According to the cool kids, Facebook may now be obsolete, but that doesn’t mean it’s any less useful for advertisers. If you have one, chances are you’ve seen a recent video shared over and over featuring five young girls in princess costumes dropping F-bombs and facts about gender inequality in the same breath.

This advertisement created by the for-profit clothing company FCKH8, is called “F-Bombs for Feminism: Potty-Mouthed Princesses Use Bad Word for Good Cause,” and begins with the girls smiling innocently at the camera, dreamily cooing the word “pretty” over a fairytale-esque harp musical loop. Then the music stops, there’s an abrupt record scratch, and an indignant “What the fuck?!” from the youngest of the girls. What follows is a bunch of pithy, quotable lines about things that are, as the youngest of the girls proudly chirps, “more fucked up than the word ‘fuck.’ ” The girls cover issues ranging from pay inequality, society’s focus on women’s appearances and sexual assault statistics — and of course, the lines are peppered with frequent gleeful usages of the word ‘fuck.’

I have a lot of feelings about this video.

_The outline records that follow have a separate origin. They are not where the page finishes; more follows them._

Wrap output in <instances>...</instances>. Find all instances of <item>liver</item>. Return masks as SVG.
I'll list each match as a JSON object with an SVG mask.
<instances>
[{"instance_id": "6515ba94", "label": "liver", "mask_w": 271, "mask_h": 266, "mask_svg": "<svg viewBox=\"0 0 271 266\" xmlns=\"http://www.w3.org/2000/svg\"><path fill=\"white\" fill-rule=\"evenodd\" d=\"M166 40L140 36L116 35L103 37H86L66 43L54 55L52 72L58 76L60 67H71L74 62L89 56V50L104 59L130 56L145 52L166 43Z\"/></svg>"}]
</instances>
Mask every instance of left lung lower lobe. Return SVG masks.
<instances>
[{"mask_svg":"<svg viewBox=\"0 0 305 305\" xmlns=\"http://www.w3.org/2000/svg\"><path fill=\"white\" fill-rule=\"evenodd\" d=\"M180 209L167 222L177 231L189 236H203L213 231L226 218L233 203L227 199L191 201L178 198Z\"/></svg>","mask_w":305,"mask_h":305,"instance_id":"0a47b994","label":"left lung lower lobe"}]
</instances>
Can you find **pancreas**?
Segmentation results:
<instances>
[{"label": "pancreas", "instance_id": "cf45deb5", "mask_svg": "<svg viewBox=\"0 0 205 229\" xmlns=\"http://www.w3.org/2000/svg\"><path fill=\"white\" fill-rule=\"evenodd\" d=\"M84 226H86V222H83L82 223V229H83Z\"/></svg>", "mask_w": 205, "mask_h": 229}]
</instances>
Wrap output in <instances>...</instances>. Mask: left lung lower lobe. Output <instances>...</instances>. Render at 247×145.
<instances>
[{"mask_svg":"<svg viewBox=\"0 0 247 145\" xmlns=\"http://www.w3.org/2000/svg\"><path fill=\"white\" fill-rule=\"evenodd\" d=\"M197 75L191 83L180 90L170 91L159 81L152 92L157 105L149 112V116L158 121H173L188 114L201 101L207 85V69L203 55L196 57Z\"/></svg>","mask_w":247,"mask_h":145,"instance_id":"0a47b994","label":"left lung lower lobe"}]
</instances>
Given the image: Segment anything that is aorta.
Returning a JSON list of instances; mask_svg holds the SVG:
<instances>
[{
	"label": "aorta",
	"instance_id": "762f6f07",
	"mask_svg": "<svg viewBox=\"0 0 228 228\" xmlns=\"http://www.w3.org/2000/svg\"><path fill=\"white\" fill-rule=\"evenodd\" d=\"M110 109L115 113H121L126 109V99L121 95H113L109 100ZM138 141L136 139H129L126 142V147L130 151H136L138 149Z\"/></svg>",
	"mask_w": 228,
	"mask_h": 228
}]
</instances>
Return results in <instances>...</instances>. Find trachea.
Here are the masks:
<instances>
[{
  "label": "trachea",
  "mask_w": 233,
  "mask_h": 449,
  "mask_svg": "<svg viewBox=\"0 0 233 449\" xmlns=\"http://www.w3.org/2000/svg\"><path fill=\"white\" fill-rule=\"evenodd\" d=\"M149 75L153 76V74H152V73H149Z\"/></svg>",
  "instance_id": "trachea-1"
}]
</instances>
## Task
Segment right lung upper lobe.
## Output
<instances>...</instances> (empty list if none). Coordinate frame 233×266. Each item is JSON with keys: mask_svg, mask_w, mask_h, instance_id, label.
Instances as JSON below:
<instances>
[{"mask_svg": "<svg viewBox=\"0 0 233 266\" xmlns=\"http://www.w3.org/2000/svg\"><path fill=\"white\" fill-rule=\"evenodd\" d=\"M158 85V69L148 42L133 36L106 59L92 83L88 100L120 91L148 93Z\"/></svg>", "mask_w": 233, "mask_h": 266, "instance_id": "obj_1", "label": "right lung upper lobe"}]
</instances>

Once I watched it, I could tell exactly why it had gone viral. At first glance, it seems like a perfect, edgy way to grab people’s attention about gender inequality. Little girls fighting sexism in princess costumes? Yes. Outraged rants of social conservatives horrified by the curse words rolling off these kids’ tongues that we can laugh at in the comments section on YouTube and Facebook? Yes. People sharing the video to promote discussion about ending pay inequality and violence against women? Yes.

The problem is FCKH8 knew how shareable this video would be, relying specifically on these reasons. The advertisement purports to be socially conscious by showing how ridiculous our shock at little kids using curse words is compared to blatant occurrences of sexism in society that should shock us more. But this video is still first and foremost an advertisement; its primary function isn’t to spread awareness about gender inequality but to sell T-shirts. In relying on the shock value of the girls’ cursing and their recitations of facts they don’t understand, FCKH8 is just exploiting them — and they’ve been getting a lot of backlash on the Internet for that reason.

The video itself feels uncomfortably, abrasively gimmicky. The girls themselves are funny and expressive, but the poor directing choices are obvious in the overly sassy — there really is no other word to describe them — gestures and voice inflections of the girls, something that seems counterintuitive. It seems to encourage girls watching it that cursing and sassy body language are good ways to argue about serious, nuanced issues.

The worst part of the video is after one of the girls says, “One out of five women will be sexually assaulted or raped by a man,” the girls count off slowly, “one, two, three, four, five.” One of them then looks into the camera with innocent eyes and says shrugging, “which one of us will it be?” There’s no feeling in their eyes as they breezily rattle off these rape statistics — and why should there be? They are between the ages of six and 13; I’m not saying they don’t understand what rape is yet, but their level of knowledge about the topic clearly didn’t matter to the writers of the advertisement, and that feels cheap. They’ve learned their lines from a script, which they/their families have been paid to memorize, solely because FCKH8 knew that this kind of video would explode on social media. Having little kids recite lines about topics such as these, especially rape, seems tacky and uncouth at best, exploitative at worst.

As the video wraps up with one of the girls saying emphatically, “fuck that sexist shit” (which is one of my favorite go-to ways to end a conversation), I have to say I think there were a couple good take-aways from this video, despite the glaring mistakes. Toward the end, there’s a boy in a princess dress who directly addresses the guys who might be watching: “Bro, when you tell a boy it’s bad to act ‘like a girl’ it’s because you think it’s bad to be a girl.” This is an important point, vaguely reminiscent of the #LikeaGirl advertisement created by the company Always, in which people of various ages and genders are told on camera to do certain actions “like a girl.” The boys, men and adolescent girls in the video all mime running, throwing and hitting in over-the-top silly, weak and ditzy ways, laughing as they do so — the prepubescent girls all complete their actions completely seriously.

“F-Bombs for Feminism: Potty-Mouthed Princesses Use Bad Word for Good Cause,” is just the latest to hit the upward trend of advertisements that are aimed specifically at women and girls, including other viral hits like Dove’s “Real Beauty” campaign and Verizon’s “Inspire Her Mind.” FCKH8’s video ended up being more of a miss than a hit, but it’s worth having a couple misses — as long as we recognize them as such — if they bring more attention to important issues.